-- start of THE INPUT --
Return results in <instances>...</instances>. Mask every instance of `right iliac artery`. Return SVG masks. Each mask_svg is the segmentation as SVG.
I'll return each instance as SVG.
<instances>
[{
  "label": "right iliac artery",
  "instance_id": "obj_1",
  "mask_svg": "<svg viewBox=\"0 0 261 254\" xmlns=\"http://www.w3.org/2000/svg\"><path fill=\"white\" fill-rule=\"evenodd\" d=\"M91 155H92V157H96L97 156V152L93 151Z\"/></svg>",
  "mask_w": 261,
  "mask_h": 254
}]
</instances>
-- end of THE INPUT --
-- start of THE INPUT --
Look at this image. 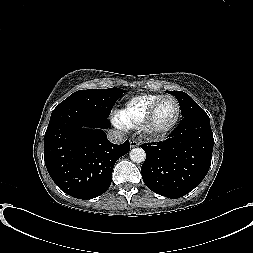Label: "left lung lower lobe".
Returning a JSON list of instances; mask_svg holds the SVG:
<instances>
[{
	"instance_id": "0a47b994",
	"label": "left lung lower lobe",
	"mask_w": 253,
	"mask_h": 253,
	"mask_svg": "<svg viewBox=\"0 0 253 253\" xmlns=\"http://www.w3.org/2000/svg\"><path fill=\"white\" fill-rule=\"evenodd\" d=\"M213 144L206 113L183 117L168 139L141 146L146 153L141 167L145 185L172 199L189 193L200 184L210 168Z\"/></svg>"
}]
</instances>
-- end of THE INPUT --
-- start of THE INPUT --
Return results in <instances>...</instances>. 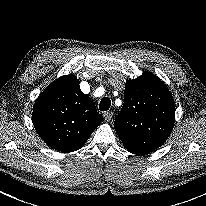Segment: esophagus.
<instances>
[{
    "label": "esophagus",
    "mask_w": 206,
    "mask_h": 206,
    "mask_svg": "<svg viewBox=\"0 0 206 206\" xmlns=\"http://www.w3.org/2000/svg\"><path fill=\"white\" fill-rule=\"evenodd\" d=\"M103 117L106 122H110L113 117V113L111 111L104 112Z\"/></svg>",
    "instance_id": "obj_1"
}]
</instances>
-- end of THE INPUT --
» OBJECTIVE
Display each line of the entries above that contains the string "xmlns", matching it case-sensitively.

» EXERCISE OUTPUT
  "mask_svg": "<svg viewBox=\"0 0 261 254\" xmlns=\"http://www.w3.org/2000/svg\"><path fill=\"white\" fill-rule=\"evenodd\" d=\"M91 155H92V157H96L97 156V152L93 151Z\"/></svg>",
	"mask_svg": "<svg viewBox=\"0 0 253 253\" xmlns=\"http://www.w3.org/2000/svg\"><path fill=\"white\" fill-rule=\"evenodd\" d=\"M213 144L206 113L183 117L168 139L141 146L146 153L141 167L145 185L172 199L189 193L200 184L210 168Z\"/></svg>"
    "mask_svg": "<svg viewBox=\"0 0 206 206\" xmlns=\"http://www.w3.org/2000/svg\"><path fill=\"white\" fill-rule=\"evenodd\" d=\"M103 117L106 122H110L113 117V113L111 111L104 112Z\"/></svg>",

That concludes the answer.